Let the angels and monsters rejoice as I sent my YA novel revision via Fedex to my Candlewick editor yesterday. I dropped it off at the box at BookPeople, which is Austin’s super indie.
I figure all that good-book vibe wears off on the package. While I was there, I ran into bookseller/buyer Jill, of the lovely long red hair, who was stacking books for an upcoming signing with Laurie Halse Anderson and Sarah Dessen.
So cool, except that it’s scheduled at 6 p.m. on April 7, which is during the publisher party at the Omni Hotel in conjunction with the Texas Library Association conference, so I’ll be there instead.
I went ahead and bought a copy of Sarah‘s The Truth About Forever (Viking, 2005) and Laurie‘s Prom (Viking, 2005), the latter of which I’ve already read via the ARC (read my related blog entry). That way, the books will be waiting, so I can still get autographed copies, support the authors, and support the store.
Read Sarah’s journal and Laurie‘s, too (note that Baker & Taylor/Penguin Young Readers Group are sponsoring a fan fic contest in conjunction with the release of Prom).
In other news, San Antonio author Diane Gonzales Bertrand will read from her works and discuss Texas Latino literature at noon April 9 at the St. John Branch of the Austin Public Library. However, I’ll have to miss that, too, because I’m already gong to the Anne Bustard and Kurt Cyrus signing of Buddy: The Story Of Buddy Holly (Simon & Schuster, 2005) that same day from 1 to 3 p.m.
It greatly vexes* me that I cannot be in two places at once.
Status: reading Each Little Bird That Sings by Deborah Wiles (Harcourt, 2005).
*I’m trying to bring back the word “vex;” please try to use it today in a sentence.
Cynsational Links
Author Anastasia Suen debuts Create/Relate, her new blog, and kindly links to mine.

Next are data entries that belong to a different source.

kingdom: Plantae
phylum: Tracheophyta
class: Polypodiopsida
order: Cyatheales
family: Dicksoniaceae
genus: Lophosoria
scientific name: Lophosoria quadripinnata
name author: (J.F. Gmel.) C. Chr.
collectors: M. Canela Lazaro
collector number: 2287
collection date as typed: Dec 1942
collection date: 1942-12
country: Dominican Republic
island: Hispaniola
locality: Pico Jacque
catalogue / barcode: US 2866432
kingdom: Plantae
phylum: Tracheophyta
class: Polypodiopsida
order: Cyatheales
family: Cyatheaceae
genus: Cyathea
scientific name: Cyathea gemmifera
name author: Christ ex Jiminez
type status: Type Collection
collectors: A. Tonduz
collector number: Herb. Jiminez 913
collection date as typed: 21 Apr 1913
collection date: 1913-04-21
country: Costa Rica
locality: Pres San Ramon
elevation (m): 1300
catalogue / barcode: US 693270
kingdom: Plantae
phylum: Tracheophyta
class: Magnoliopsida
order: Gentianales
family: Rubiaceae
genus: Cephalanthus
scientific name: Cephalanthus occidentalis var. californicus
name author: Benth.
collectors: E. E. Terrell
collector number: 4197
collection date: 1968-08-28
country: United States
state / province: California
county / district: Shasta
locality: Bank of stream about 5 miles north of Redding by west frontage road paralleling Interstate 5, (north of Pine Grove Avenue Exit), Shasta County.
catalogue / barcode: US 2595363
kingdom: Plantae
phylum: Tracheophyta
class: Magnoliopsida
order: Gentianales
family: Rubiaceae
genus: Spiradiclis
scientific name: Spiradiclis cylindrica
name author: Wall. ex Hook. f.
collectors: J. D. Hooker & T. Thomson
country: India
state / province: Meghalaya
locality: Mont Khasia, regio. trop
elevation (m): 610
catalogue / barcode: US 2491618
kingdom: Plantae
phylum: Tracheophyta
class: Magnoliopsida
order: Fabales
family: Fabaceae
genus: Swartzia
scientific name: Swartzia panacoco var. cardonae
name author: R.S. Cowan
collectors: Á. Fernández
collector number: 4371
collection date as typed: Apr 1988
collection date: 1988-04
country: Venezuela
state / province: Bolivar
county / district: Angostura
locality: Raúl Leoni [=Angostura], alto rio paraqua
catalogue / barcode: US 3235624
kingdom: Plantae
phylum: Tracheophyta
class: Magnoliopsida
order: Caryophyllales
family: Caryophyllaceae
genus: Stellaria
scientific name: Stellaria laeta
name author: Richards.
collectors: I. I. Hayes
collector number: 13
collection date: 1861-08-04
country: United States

Thank you, Anastasia!
Speaking of blogs, Wordcraft Circle of Native Writers and Storytellers has launched a page listing member blogs, including mine and Joy Harjo’s (poet, musician, and the author of a wonderful contemporary Native American picture book, The Good Luck Cat, illustrated by Paul Lee (Harcourt, 2000)).
And Greg Leitich Smith blogs about Project Mulberry by Linda Sue Park (Clarion, 2005).